Oser la proportionnelle

L’Assemblée nationale.

La proportionnelle est une vieille revendication centriste : ces derniers souhaitent en effet améliorer la représentativité du Parlement français en introduisant une dose de proportionnelle aux scrutins législatifs. Il ne s’agit donc pas d’une proportionnelle intégrale comme sous la Quatrième République, mais d’une proportionnelle partielle, comme en Allemagne.

Depuis les débuts de la Cinquième République, le scrutin majoritaire a permis d’obtenir des majorités relativement stables au prix d’une distorsion de la représentation nationale : les grands partis qui arrivent en tête obtiennent un nombre de députés très largement supérieur à leur poids réel dans l’opinion publique, tandis que les petits partis se retrouvent systématiquement sous-représentés. A l’issue des élections législatives de 2012, le Parti Socialiste disposait de la majorité absolue des sièges dans l’hémicycle alors qu’il n’avait obtenu que 29% des suffrages au premier tour. Aux législatives de 2017, la République en Marche a remporté plus de 300 sièges alors que ce parti n’avait obtenu que 28% des suffrages au premier tour. A l’inverse, le Front National, qui représente maintenant près de 15% du corps électoral et dont la candidate est arrivée au second tour de la présidentielle de 2017, n’a pu faire élire que 8 députés. Même si je combats vigoureusement les idées du FN, je trouve aberrant qu’un parti aussi important soit aussi mal représenté au Parlement.

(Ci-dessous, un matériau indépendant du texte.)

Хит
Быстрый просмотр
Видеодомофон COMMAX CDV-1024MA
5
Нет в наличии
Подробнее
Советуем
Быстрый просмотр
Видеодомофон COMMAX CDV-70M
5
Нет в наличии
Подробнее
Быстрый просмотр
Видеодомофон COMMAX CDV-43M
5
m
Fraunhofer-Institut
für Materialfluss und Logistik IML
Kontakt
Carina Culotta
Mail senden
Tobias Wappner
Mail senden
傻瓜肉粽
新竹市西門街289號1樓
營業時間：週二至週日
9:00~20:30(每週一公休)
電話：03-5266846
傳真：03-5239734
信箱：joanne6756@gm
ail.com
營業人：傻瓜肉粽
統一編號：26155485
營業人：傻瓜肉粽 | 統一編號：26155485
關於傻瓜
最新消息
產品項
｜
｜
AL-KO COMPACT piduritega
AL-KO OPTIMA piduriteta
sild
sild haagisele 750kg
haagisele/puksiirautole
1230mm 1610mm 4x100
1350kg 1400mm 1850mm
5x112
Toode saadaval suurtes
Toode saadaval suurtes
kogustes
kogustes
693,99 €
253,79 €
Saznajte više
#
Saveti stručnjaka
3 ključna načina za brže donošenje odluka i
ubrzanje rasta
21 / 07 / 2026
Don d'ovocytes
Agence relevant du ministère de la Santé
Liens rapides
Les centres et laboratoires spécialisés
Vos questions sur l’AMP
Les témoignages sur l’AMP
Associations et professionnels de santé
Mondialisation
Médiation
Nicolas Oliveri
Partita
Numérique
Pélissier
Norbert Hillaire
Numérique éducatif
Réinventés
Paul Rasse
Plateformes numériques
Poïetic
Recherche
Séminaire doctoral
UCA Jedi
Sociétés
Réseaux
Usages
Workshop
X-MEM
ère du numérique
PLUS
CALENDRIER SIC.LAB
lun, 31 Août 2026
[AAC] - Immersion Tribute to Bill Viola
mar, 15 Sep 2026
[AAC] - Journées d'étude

L’Assemblée nationale n’a pas uniquement pour fonction de voter les projets de loi élaborés par le gouvernement : sa fonction première est de représenter la nation. Lors des Etats Généraux de 1789, les députés du tiers état se sont proclamés « assemblée nationale » parce qu’ils étaient sous-représentés par rapport à la noblesse et au clergé : les députés de la noblesse et du clergé disposaient en effet des 2/3 des suffrages ; les députés du tiers état, qui représentaient plus de 90% de la population, étaient en minorité. La question de la représentation est donc au fondement même du parlementarisme.

Or, notre système électoral est injuste car il n’est pas représentatif du pays réel. Le scrutin majoritaire à deux tours crée des majorités artificielles et empêche une représentation équitable des différents courants politiques présents dans le pays. C’est pourquoi il faut oser la proportionnelle. Ceux qui agitent l’épouvantail de l’instabilité gouvernementale pour justifier leur opposition à la proportionnelle oublient que le scrutin majoritaire ne garantit pas toujours des majorités stables : ainsi, aux législatives de 1988, le Parti Socialiste arriva en tête mais n’obtint qu’une majorité relative ; l’appoint des communistes et des centristes fut donc nécessaire. Entre 1988 et 1991, le Premier Ministre Michel Rocard utilisa 28 fois l’article 49-3 pour faire passer des projets de loi qui ne trouvaient pas de majorité dans l’hémicycle.

Pendant la dernière campagne présidentielle, Emmanuel Macron avait, sous la pression de François Bayrou, pris l’engagement d’introduire une dose de proportionnelle aux élections législatives. François Bayrou avait demandé qu’au moins 25% des députés soient élus à la proportionnelle, un ratio tout à fait raisonnable qui permet de mieux représenter les petits partis sans fragmenter de façon excessive la représentation nationale. Or, Emmanuel Macron a récemment annoncé que, dans la future réforme du Parlement, seuls 15% des sièges seraient attribués à la proportionnelle. D’où la colère des centristes, qui voient dans cette annonce un reniement des engagements initiaux du président.

Si Macron a proposé 15% plutôt que 25, c’est vraisemblablement pour ménager les élus LR, et plus précisément Gérard Larcher, président du Sénat, qui a exprimé avec vigueur son hostilité au scrutin proportionnel. 15%, c’est un compromis bancal qui permet d’instiller une petite dose de proportionnelle sans vraiment changer les choses. Pour 15% des députés, cela vaut-il vraiment le coup de modifier la loi électorale ? Je ne pense pas. Le chiffre de 25% était déjà un compromis raisonnable entre la proportionnelle intégrale et le principe majoritaire ; 15%, ce n’est plus un compromis, c’est de la cosmétique. Du gadget électoral.